I made a walnut dining table recently out of many straight boards using Bondrite. It's advertised as stainable, though I didn't stain it but I did not see any evident traces of glue after it was dry.


----------



## tonychanman (May 14, 2016)

> As for cutting it straight that isn t going to be a problem.
> 
> I ll be using this.
> 
> ...


I believe when everyone is talking about straight cuts, they mean the long cut where you'll be joining the two boards together, not the top/bottom surfaces.

Here's mine. 









After gluing you will need to scrape off any glue that's squeezed out and sand.


----------



## bronxtale (Mar 23, 2015)

Guys/Gals,

Sorry been away for a bit.

Okay, the slabs will be live edge on one side and cut straight like Rick M. mentioned.
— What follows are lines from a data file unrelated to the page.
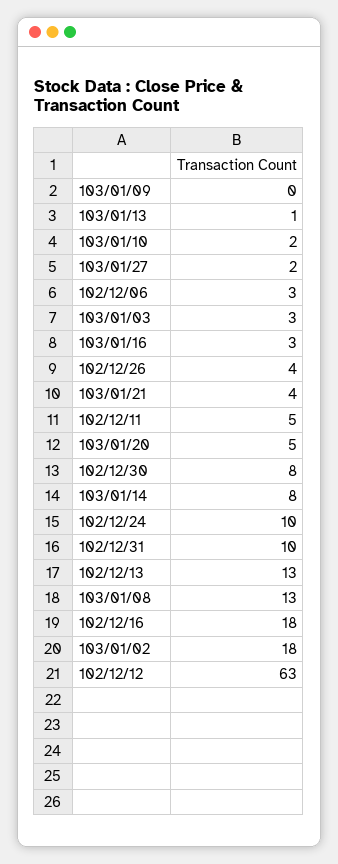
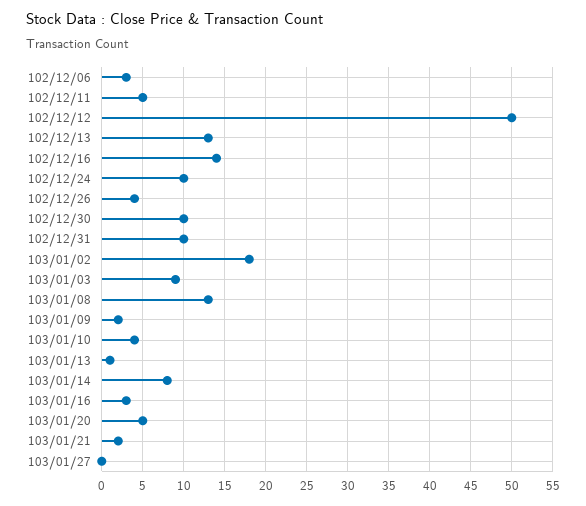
103/01/09: 0 -> 2
103/01/10: 2 -> 4
103/01/27: 2 -> 0
103/01/03: 3 -> 9
103/01/21: 4 -> 2
102/12/30: 8 -> 10
102/12/16: 18 -> 14
102/12/12: 63 -> 50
They have already been Klin dried. No i don't mill my own lumber. Local guy does and I'm buying from him.

As for the table base it is square but the table right now is rectangle and will be about same size as the white one above.

I was going to put a plywood base on the legs and then screw the black walnut into the plywood AFTER i joined them with glue and if I can get my hands on a biscuit jointer.



> I was picturing something like this, where one edge of each slab would be cut straight and glued to each other, the live edges on the outside.
> 
> 
> 
> ...


Rick, is this your table? That's exactly what I'm picturing just smaller.


----------



## wormil (Nov 19, 2011)

Not mine, just something off the internet.


----------